When setting up an AlwaysOn Availability Group with a synchronous replica you may find that the secondary replica never becomes synchronized and you are presented with the following error “Data synchronization state of some availability database is not healthy”. Effectively the databases restore to the replicas, but synchronization does not start.
The first thing to check is network connectivity. We must bear in mind that the setup Wizard uses the netbios name and the endpoint then transmitts the compressed log stream uses the fully qualified domain name on the endpoint. (AlwaysOn uses the same endpoints as mirroring with the same default port - 5022)

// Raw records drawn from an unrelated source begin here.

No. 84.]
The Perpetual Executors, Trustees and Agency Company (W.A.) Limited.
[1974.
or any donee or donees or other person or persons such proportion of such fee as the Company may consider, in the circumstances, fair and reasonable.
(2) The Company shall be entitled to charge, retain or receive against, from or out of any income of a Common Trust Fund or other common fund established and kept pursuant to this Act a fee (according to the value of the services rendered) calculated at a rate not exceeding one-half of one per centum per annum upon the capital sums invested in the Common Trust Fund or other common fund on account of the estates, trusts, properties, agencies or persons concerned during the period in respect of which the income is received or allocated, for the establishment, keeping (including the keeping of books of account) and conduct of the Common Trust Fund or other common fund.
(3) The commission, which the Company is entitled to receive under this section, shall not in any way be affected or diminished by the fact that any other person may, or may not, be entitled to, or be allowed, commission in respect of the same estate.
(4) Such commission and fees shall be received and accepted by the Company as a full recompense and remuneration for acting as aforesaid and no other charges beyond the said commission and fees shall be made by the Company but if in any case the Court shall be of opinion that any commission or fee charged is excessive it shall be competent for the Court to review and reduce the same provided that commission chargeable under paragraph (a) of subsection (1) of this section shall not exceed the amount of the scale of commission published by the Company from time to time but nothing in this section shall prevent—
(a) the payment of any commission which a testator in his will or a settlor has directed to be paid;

In my case the cluster installs a hidden virtual network device for heartbeat communication and this network connection had made its way to the top of the binding order, messing up connectivity.
You can double check the network by using ipconfig to verify the binding order and also pinging the node and its partners to check correct IP addresses are used.
We can see from the below that the ip used is one from the failover cluster and not the proper network card
The screenshot below shows that routing is coming from the hidden failover
cluster virtual network and not the proper network card.
So what’s the solution ?
Two options spring to mind.
a) Use fixed IP addresses for all nodes and then add entries to the “hosts” files for both netbios and fqdn.
b) Download the Nvspbind tool to change the binding order from the command line
After using nvspbind and rebooting I now get the proper IP address and not the automatically assigned one from the hidden “Failover Cluster Virtual Network Interface” (see below).
Lessons for Production Servers for Always On
1. When setting up a Failover cluster for Always On consider using fixed IP addresses for nodes.
2. Do a ping test of both computer name and FQDN of all nodes before creating Availability Groups!